● **Document text**
-----

NVIDIA GPU Operator with Edera zones
This guide installs the NVIDIA GPU Operator configured for Edera, then runs a GPU workload on an Edera-backed pod. By the end you’ll have:
- The GPU Operator running with host-level components disabled and Edera’s sandbox device plugin advertising GPUs to kubelet.
- A pod using
runtimeClassName: ederathat gets a full NVIDIA GPU inside its zone.
This is the Kubernetes path for NVIDIA GPUs. For the standalone protect CLI path, see NVIDIA GPU passthrough to an Edera zone.
How it works
The GPU Operator normally installs the NVIDIA driver, container toolkit, and a device plugin on the host. With Edera, the NVIDIA driver runs inside the Edera zone kernel, not on the host—so those host-level components are turned off. Edera swaps in its own sandbox device plugin to advertise GPUs to kubelet.

-----

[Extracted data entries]
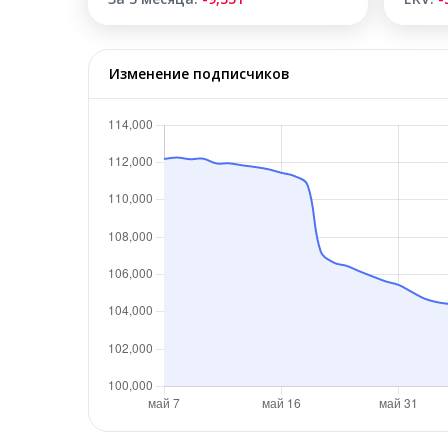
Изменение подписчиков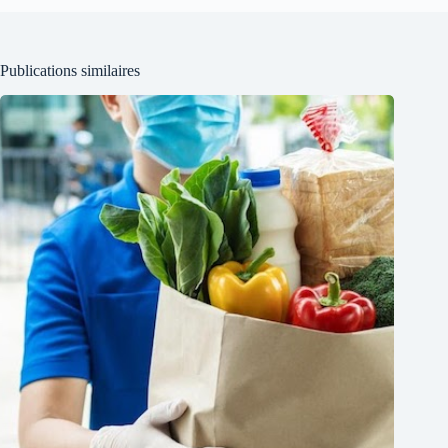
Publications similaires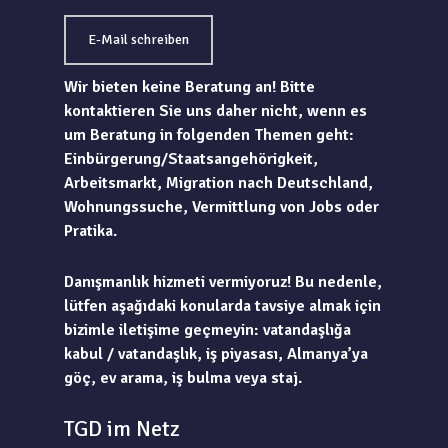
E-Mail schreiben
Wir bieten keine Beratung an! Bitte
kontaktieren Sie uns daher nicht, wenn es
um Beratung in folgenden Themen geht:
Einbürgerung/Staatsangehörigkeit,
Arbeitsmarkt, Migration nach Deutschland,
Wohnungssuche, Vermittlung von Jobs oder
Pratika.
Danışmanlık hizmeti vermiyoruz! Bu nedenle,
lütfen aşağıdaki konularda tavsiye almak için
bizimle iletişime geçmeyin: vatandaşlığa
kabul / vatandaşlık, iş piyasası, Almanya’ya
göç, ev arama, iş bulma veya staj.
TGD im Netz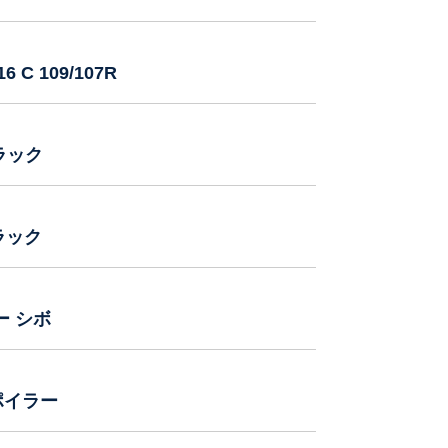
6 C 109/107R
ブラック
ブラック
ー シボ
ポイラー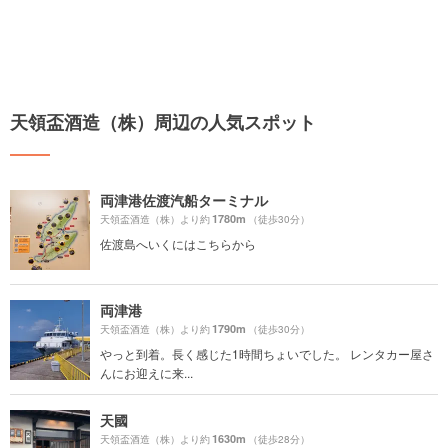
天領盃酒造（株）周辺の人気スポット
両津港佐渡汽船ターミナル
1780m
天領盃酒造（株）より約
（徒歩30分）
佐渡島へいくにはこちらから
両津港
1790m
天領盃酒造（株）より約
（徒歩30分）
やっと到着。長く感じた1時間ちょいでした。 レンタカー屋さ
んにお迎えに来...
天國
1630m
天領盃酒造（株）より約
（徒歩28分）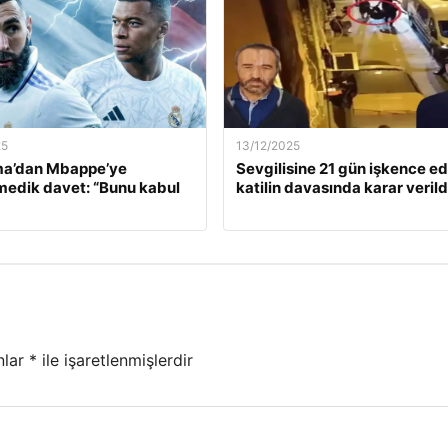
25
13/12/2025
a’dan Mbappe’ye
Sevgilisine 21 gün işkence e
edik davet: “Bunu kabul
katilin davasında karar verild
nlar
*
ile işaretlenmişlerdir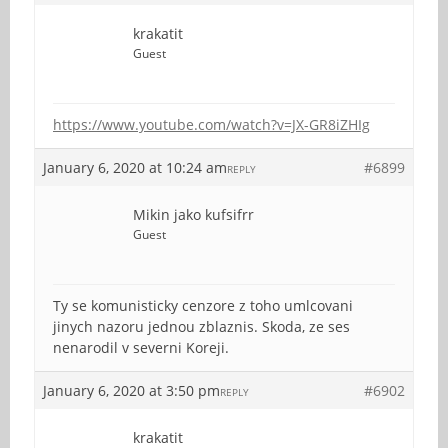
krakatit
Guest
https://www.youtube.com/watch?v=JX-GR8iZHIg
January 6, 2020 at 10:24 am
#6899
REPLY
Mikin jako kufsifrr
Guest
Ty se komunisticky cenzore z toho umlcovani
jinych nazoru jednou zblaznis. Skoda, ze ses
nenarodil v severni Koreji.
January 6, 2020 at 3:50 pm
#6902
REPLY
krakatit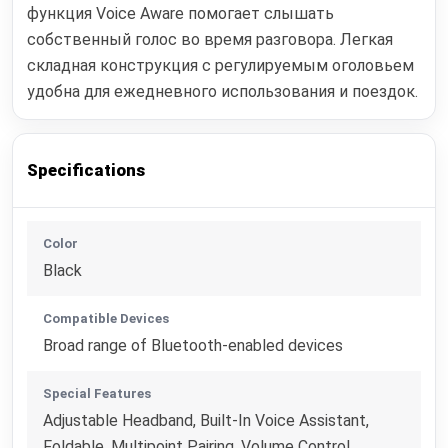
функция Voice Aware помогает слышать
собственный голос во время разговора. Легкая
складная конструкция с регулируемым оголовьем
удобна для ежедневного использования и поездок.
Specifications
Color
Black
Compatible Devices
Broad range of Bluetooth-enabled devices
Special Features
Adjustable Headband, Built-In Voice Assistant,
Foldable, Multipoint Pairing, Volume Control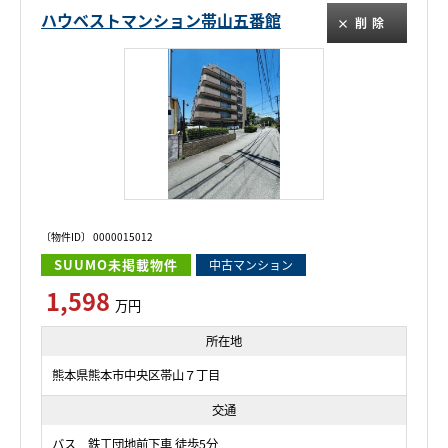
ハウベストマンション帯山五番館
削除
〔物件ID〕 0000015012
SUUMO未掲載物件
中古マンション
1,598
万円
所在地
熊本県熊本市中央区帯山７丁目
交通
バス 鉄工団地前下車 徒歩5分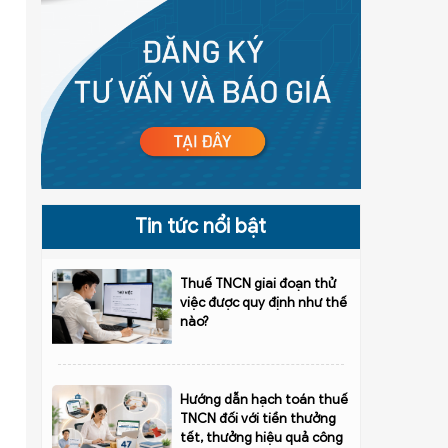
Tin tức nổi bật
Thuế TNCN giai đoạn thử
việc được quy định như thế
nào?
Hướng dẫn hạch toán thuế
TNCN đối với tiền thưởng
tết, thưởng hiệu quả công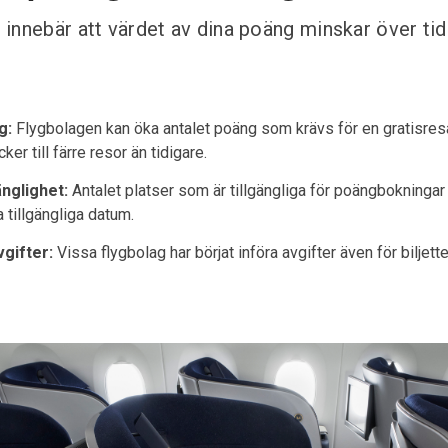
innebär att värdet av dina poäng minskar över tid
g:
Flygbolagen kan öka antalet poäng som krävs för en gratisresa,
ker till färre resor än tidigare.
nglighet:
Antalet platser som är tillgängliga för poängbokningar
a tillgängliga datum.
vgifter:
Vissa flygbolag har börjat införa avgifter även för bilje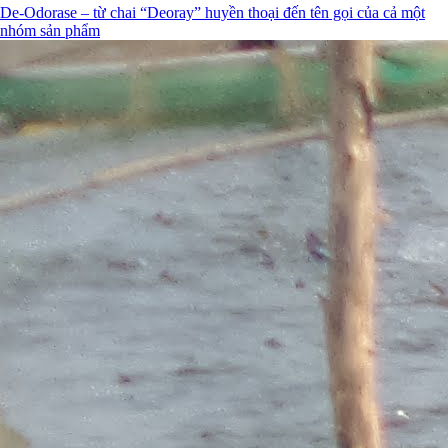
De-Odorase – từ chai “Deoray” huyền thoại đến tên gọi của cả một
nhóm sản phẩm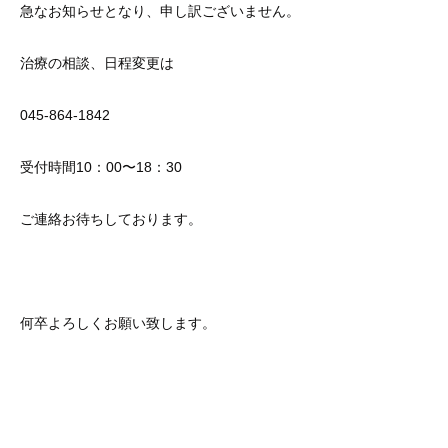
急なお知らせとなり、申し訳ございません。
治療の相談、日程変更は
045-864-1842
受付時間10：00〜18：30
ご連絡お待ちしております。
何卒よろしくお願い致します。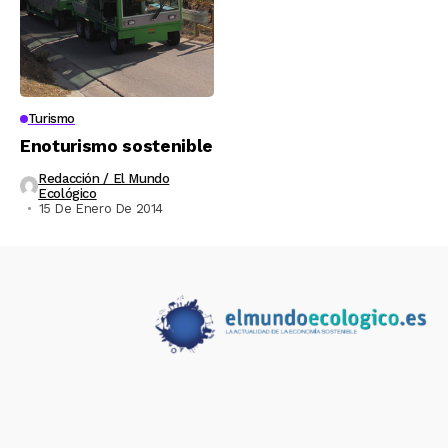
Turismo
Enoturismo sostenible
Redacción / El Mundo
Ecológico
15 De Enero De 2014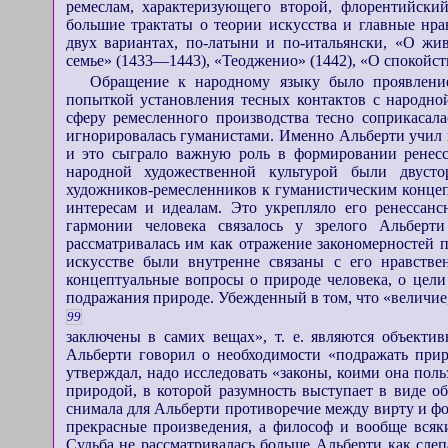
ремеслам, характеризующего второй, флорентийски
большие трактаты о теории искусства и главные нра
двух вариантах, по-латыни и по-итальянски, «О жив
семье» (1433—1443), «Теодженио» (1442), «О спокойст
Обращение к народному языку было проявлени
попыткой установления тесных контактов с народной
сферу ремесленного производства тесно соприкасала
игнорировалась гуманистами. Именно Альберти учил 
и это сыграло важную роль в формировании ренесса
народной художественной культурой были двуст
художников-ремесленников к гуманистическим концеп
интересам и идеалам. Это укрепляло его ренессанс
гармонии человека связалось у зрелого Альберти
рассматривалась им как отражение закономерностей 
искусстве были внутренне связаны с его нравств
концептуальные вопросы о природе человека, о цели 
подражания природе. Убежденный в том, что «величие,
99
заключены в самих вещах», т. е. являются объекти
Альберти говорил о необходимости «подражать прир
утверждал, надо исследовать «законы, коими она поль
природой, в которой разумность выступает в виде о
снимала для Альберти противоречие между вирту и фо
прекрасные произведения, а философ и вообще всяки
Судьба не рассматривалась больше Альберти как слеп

-----

● **What to do**
(1) Answer these questions from the GPU Operator guide:
(a) Where does the NVIDIA driver run when Edera is used?
(b) Which guide is suggested for the standalone protect CLI path?
(c) What does the GPU Operator normally install on the host?
(2) Please carry on writing the GPU Operator guide, starting after its last sentence.

● **Solved tasks**
(1)
(a) Inside the Edera zone kernel, not on the host.
(b) NVIDIA GPU passthrough to an Edera zone.
(c) The NVIDIA driver, the container toolkit, and a device plugin.

(2)
This mirrors NVIDIA’s Kata “sandboxed workloads” deployment, but Edera does the passthrough differently. Like KVM, Edera passes the physical PCI device through to the guest—but it uses Xen with PVH zones and vPCI passthrough rather than VFIO. From the zone’s perspective it drives the real PCI device directly; there is no emulated PCI bus. Two things follow from this:
- The zone must run in PVH mode. PVH is a hard requirement for GPU passthrough to a zone.
- No device is bound to
vfio-pci. Edera only passes through devices that are not attached to any host driver. This is correct for Edera, but it trips one of the GPU Operator’s validators—see Known issues and limitations.
For the design background—how GPUs reach a zone and why the driver runs inside it—see GPU support in Edera.
Prerequisites
Before starting:
Edera runtime installed on your GPU nodes, with the
ederaRuntimeClass. The GPU Operator does not install or manage the runtime. See Install Edera. Verify the RuntimeClass:kubectl get runtimeclass ederaIf it’s missing, see Apply the Edera RuntimeClass.
One or more NVIDIA GPUs on the target nodes. Confirm with
lspci | grep -i nvidiaon the node.Helm 3.x and
kubectlconfigured against the cluster.
The images this guide uses are publicly available from ghcr.io/edera-dev—the sandbox device plugin (nvidia-sandbox-device-plugin) and an NVIDIA zone kernel image (zone-nvidiagpu-kernel). No credentials or access request are required to pull them.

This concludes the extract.